Les juges peuvent alors se demander pour quelle raison leurs concitoyens commencent à se méfier de plus en plus de leur système judiciaire. Car en agissant ainsi, les magistrats laissent penser qu'ils ne sont plus là pour appliquer la loi, mais pour mettre en œuvre leur propre vision de la Justice. Or s'ils veulent s'attribuer un véritable pouvoir politique, encore faudrait-il qu'ils en aient la légitimité. Dans ce cas, quelle est la légitimité des magistrats pour agir ? En partant du principe que la légitimité est issue du peuple, le lien n'est pas toujours évident. Pour les magistrats du parquet, il s'agit de représentants du ministère public. Ils ne sont pas formellement indépendants, leur légitimité venant de l'administration du ministère de la justice. Dans les cours d'assises, les conseils de prud'hommes ou les tribunaux de commerce, les décisions rendues sont prises par respectivement des membres de jurys tirés au sort dans le corps électoral et des personnalités élues par leurs pairs, au sein de la société civile. Pour d'autres juridictions, telles que les tribunaux correctionnels, il n'y a qu'un juge professionnel, nommé par une hiérarchie dirigée par des juges eux-mêmes élus par la base de leurs pairs. Les magistrats professionnels du siège sont donc un corps qui s'auto-gère et s'auto-contrôle, sans que le peuple n'y soit représenté d'une quelconque façon. Alexis de Tocqueville, dans la Démocratie en Amérique, évoquait le cas des juges élus qu'il avait rencontré dans son voyage de l'autre côté de l'Atlantique. Une telle possibilité n'est évidemment pas possible de nos jours en France, de par la taille du pays d'une part, de par les luttes d'influences malsaines que cela entraînerait d'autre part. Il est donc difficile de vouloir renforcer la représentation du peuple dans ce corps de magistrats professionnels du siège.
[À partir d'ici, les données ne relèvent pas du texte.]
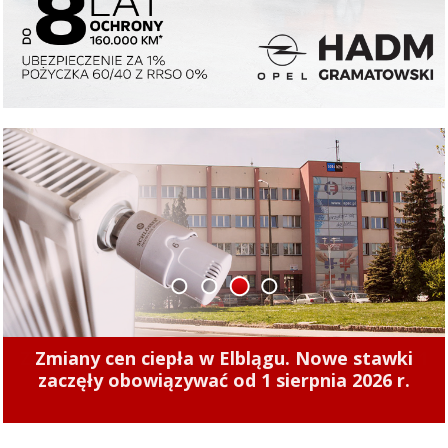
1
2
3
4
Zmiany cen ciepła w Elblągu. Nowe stawki
zaczęły obowiązywać od 1 sierpnia 2026 r.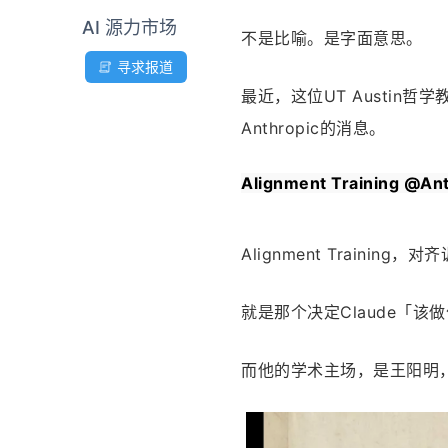
AI 源力市场
不是比喻。是字面意思。
寻求报道
最近，这位UT Austi
Anthropic的消息。
Alignment Training @Ant
Alignment Training，
就是那个决定Claude「
而他的学术主场，是王阳明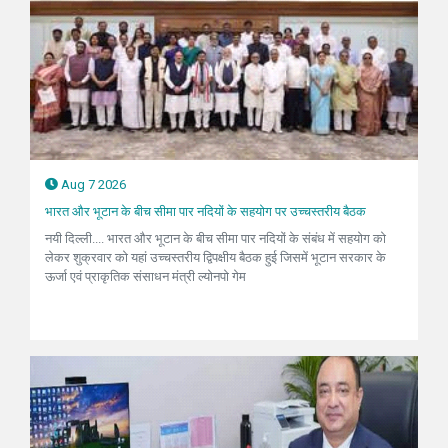
Aug 7 2026
भारत और भूटान के बीच सीमा पार नदियों के सहयोग पर उच्चस्तरीय बैठक
नयी दिल्ली.... भारत और भूटान के बीच सीमा पार नदियों के संबंध में सहयोग को
लेकर शुक्रवार को यहां उच्चस्तरीय द्विपक्षीय बैठक हुई जिसमें भूटान सरकार के
ऊर्जा एवं प्राकृतिक संसाधन मंत्री ल्योनपो गेम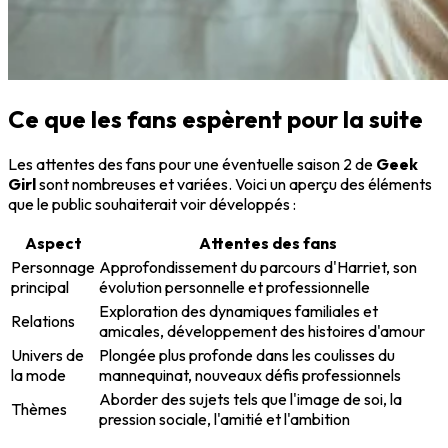
Ce que les fans espèrent pour la suite
Les attentes des fans pour une éventuelle saison 2 de
Geek
Girl
sont nombreuses et variées. Voici un aperçu des éléments
que le public souhaiterait voir développés :
Aspect
Attentes des fans
Personnage
Approfondissement du parcours d'Harriet, son
principal
évolution personnelle et professionnelle
Exploration des dynamiques familiales et
Relations
amicales, développement des histoires d'amour
Univers de
Plongée plus profonde dans les coulisses du
la mode
mannequinat, nouveaux défis professionnels
Aborder des sujets tels que l'image de soi, la
Thèmes
pression sociale, l'amitié et l'ambition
En conséquence il y a bien un manque de légitimité pour qu'ils puissent constituer un pouvoir politique. Ils n'ont donc pas à vouloir mettre en œuvre leurs propres considérations sur la société, et doivent davantage s'attacher à appliquer la loi. Le fait qu'il y ait des bornes supérieures et inférieures pour les peines à prononcer contre les multi-récidivistes n'empêche pas qu'ils ont toujours la liberté de juger de ce qu'il s'est passé, du moment qu'ils le font avec leur véritable intime conviction, et de choisir la peine dans l'éventail qui est disponible. De ce fait, leur indépendance n'est menacée d'aucune manière. Et si eux refusent que les personnalités politiques critiquent leurs propres décisions, pourquoi vouloir interférer dans le domaine politique en voulant y exercer une influence ? Il serait même possible de dire alors que l'indépendance des pouvoirs exécutifs et législatifs et judiciaires est menacée par les débordements du pouvoir judiciaire. Il est vrai que cette volonté d'appliquer son propre agenda qui apparaît chez les magistrats vient surtout de leurs syndicats. Les deux principaux, le Syndicat de la Magistrature et l'Union Syndicale de la Magistrature, sont respectivement de gauche d'un côté, et clairement pas de droite de l'autre. A prendre en permanence la parole dans les médias, ils laissent penser que la magistrature est orientée politiquement, et donc que les décisions rendues par le système judiciaire français sont biaisées ou orientées d'une certaine façon. Voilà qui n'est sûrement pas pour servir la sérénité de la justice. Il ne leur est pourtant demandé que d'appliquer la loi.